Exercise directions
Quote the text of each item below word for word, leaving the pictures out of your answer.

Material provided

--------

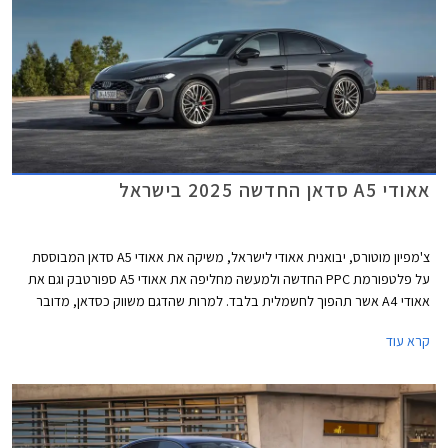
אאודי A5 סדאן החדשה 2025 בישראל
צ'מפיון מוטורס, יבואנית אאודי לישראל, משיקה את אאודי A5 סדאן המבוססת
על פלטפורמת PPC החדשה ולמעשה מחליפה את אאודי A5 ספורטבק וגם את
אאודי A4 אשר תהפוך לחשמלית בלבד. למרות שהדגם משווק כסדאן, מדובר
במרכב ליפטבק 5 דלתות בדומה לגרסת הספורטבק היוצאת. באירופה משווקת
קרא עוד
A5 גם בתצורת אוונט (סטיישן) שאינה מגיעה אלינו.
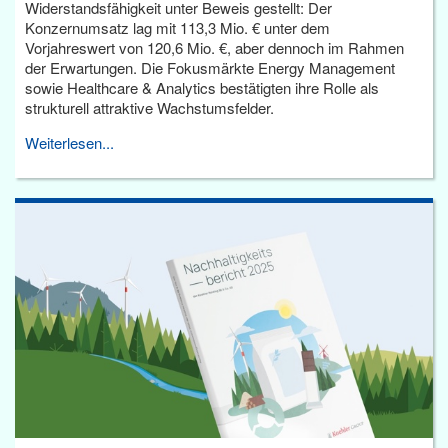
Widerstandsfähigkeit unter Beweis gestellt: Der
Konzernumsatz lag mit 113,3 Mio. € unter dem
Vorjahreswert von 120,6 Mio. €, aber dennoch im Rahmen
der Erwartungen. Die Fokusmärkte Energy Management
sowie Healthcare & Analytics bestätigten ihre Rolle als
strukturell attraktive Wachstumsfelder.
Weiterlesen...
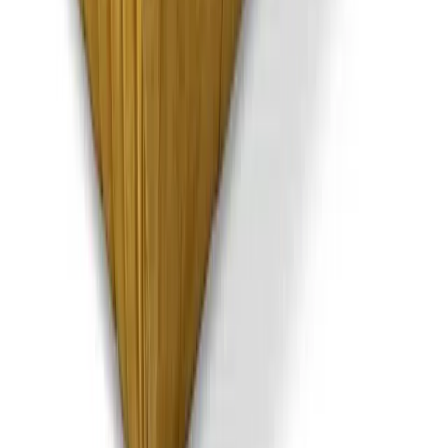
Бесплатно
Есть дизайн-проект?
Подберём к нему всю мебель и декор
Отправьте файл спецификации или визуализации — и мы
соберём для вас полную подборку товаров
Получить подборку
Кресло Eames Lounge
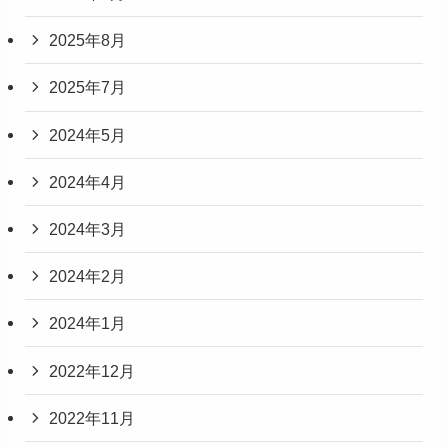
2025年8月
2025年7月
2024年5月
2024年4月
2024年3月
2024年2月
2024年1月
2022年12月
2022年11月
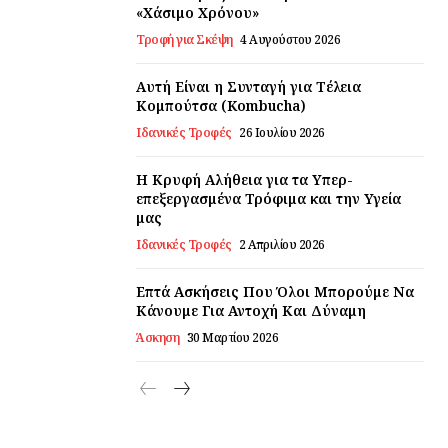
«Χάσιμο Χρόνου»
Τροφή για Σκέψη
4 Αυγούστου 2026
Αυτή Είναι η Συνταγή για Τέλεια
Κομπούτσα (Kombucha)
Ιδανικές Τροφές
26 Ιουλίου 2026
Η Κρυφή Αλήθεια για τα Υπερ-
επεξεργασμένα Τρόφιμα και την Υγεία
μας
Ιδανικές Τροφές
2 Απριλίου 2026
Επτά Ασκήσεις Που Όλοι Μπορούμε Να
Κάνουμε Για Αντοχή Και Δύναμη
Άσκηση
30 Μαρτίου 2026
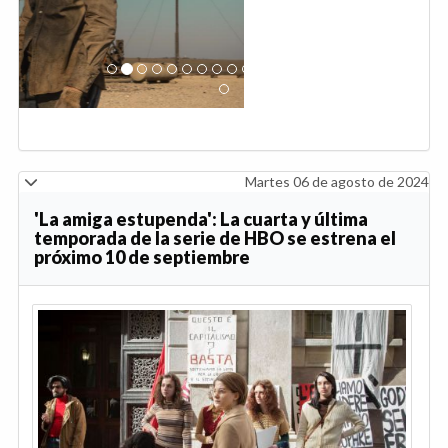
Martes 06 de agosto de 2024
'La amiga estupenda': La cuarta y última
temporada de la serie de HBO se estrena el
próximo 10 de septiembre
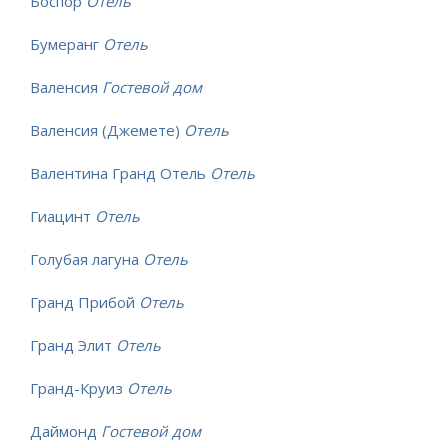
Боспор
Отель
Бумеранг
Отель
Валенсия
Гостевой дом
Валенсия (Джемете)
Отель
Валентина Гранд Отель
Отель
Гиацинт
Отель
Голубая лагуна
Отель
Гранд Прибой
Отель
Гранд Элит
Отель
Гранд-Круиз
Отель
Даймонд
Гостевой дом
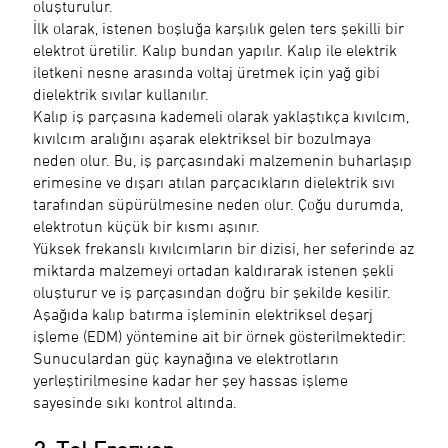
oluşturulur.
İlk olarak, istenen boşluğa karşılık gelen ters şekilli bir
elektrot üretilir. Kalıp bundan yapılır. Kalıp ile elektrik
iletkeni nesne arasında voltaj üretmek için yağ gibi
dielektrik sıvılar kullanılır.
Kalıp iş parçasına kademeli olarak yaklaştıkça kıvılcım,
kıvılcım aralığını aşarak elektriksel bir bozulmaya
neden olur. Bu, iş parçasındaki malzemenin buharlaşıp
erimesine ve dışarı atılan parçacıkların dielektrik sıvı
tarafından süpürülmesine neden olur. Çoğu durumda,
elektrotun küçük bir kısmı aşınır.
Yüksek frekanslı kıvılcımların bir dizisi, her seferinde az
miktarda malzemeyi ortadan kaldırarak istenen şekli
oluşturur ve iş parçasından doğru bir şekilde kesilir.
Aşağıda kalıp batırma işleminin elektriksel deşarj
işleme (EDM) yöntemine ait bir örnek gösterilmektedir:
Sunuculardan güç kaynağına ve elektrotların
yerleştirilmesine kadar her şey hassas işleme
sayesinde sıkı kontrol altında.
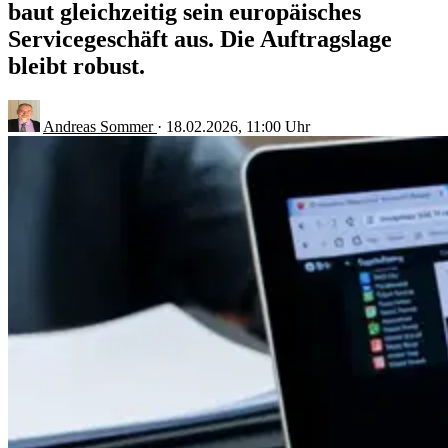
baut gleichzeitig sein europäisches
Servicegeschäft aus. Die Auftragslage
bleibt robust.
Andreas Sommer
·
18.02.2026, 11:00 Uhr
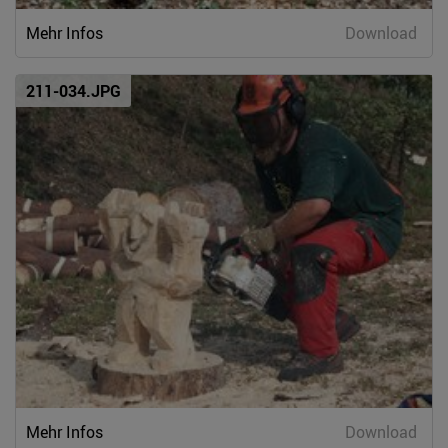
Mehr Infos
Download
211-034.JPG
Mehr Infos
Download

--------

Answer to this exercise
אאודי A5 סדאן החדשה 2025 בישראל
צ'מפיון מוטורס, יבואנית אאודי לישראל, משיקה את אאודי A5 סדאן המבוססת
על פלטפורמת PPC החדשה ולמעשה מחליפה את אאודי A5 ספורטבק וגם את
אאודי A4 אשר תהפוך לחשמלית בלבד. למרות שהדגם משווק כסדאן, מדובר
במרכב ליפטבק 5 דלתות בדומה לגרסת הספורטבק היוצאת. באירופה משווקת
קרא עוד
A5 גם בתצורת אוונט (סטיישן) שאינה מגיעה אלינו.
Widerstandsfähigkeit unter Beweis gestellt: Der
Konzernumsatz lag mit 113,3 Mio. € unter dem
Vorjahreswert von 120,6 Mio. €, aber dennoch im Rahmen
der Erwartungen. Die Fokusmärkte Energy Management
sowie Healthcare & Analytics bestätigten ihre Rolle als
strukturell attraktive Wachstumsfelder.
Weiterlesen...
Бесплатно
Есть дизайн-проект?
Подберём к нему всю мебель и декор
Отправьте файл спецификации или визуализации — и мы
соберём для вас полную подборку товаров
Получить подборку
Кресло Eames Lounge
2025年8月
2025年7月
2024年5月
2024年4月
2024年3月
2024年2月
2024年1月
2022年12月
2022年11月
«Χάσιμο Χρόνου»
Τροφή για Σκέψη
4 Αυγούστου 2026
Αυτή Είναι η Συνταγή για Τέλεια
Κομπούτσα (Kombucha)
Ιδανικές Τροφές
26 Ιουλίου 2026
Η Κρυφή Αλήθεια για τα Υπερ-
επεξεργασμένα Τρόφιμα και την Υγεία
μας
Ιδανικές Τροφές
2 Απριλίου 2026
Επτά Ασκήσεις Που Όλοι Μπορούμε Να
Κάνουμε Για Αντοχή Και Δύναμη
Άσκηση
30 Μαρτίου 2026
Martes 06 de agosto de 2024
'La amiga estupenda': La cuarta y última
temporada de la serie de HBO se estrena el
próximo 10 de septiembre
Боспор
Отель
Бумеранг
Отель
Валенсия
Гостевой дом
Валенсия (Джемете)
Отель
Валентина Гранд Отель
Отель
Гиацинт
Отель
Голубая лагуна
Отель
Гранд Прибой
Отель
Гранд Элит
Отель
Гранд-Круиз
Отель
Даймонд
Гостевой дом
oluşturulur.
İlk olarak, istenen boşluğa karşılık gelen ters şekilli bir
elektrot üretilir. Kalıp bundan yapılır. Kalıp ile elektrik
iletkeni nesne arasında voltaj üretmek için yağ gibi
dielektrik sıvılar kullanılır.
Kalıp iş parçasına kademeli olarak yaklaştıkça kıvılcım,
kıvılcım aralığını aşarak elektriksel bir bozulmaya
neden olur. Bu, iş parçasındaki malzemenin buharlaşıp
erimesine ve dışarı atılan parçacıkların dielektrik sıvı
tarafından süpürülmesine neden olur. Çoğu durumda,
elektrotun küçük bir kısmı aşınır.
Yüksek frekanslı kıvılcımların bir dizisi, her seferinde az
miktarda malzemeyi ortadan kaldırarak istenen şekli
oluşturur ve iş parçasından doğru bir şekilde kesilir.
Aşağıda kalıp batırma işleminin elektriksel deşarj
işleme (EDM) yöntemine ait bir örnek gösterilmektedir:
Sunuculardan güç kaynağına ve elektrotların
yerleştirilmesine kadar her şey hassas işleme
sayesinde sıkı kontrol altında.
baut gleichzeitig sein europäisches
Servicegeschäft aus. Die Auftragslage
bleibt robust.
Andreas Sommer
·
18.02.2026, 11:00 Uhr
Mehr Infos
Download
211-034.JPG
Mehr Infos
Download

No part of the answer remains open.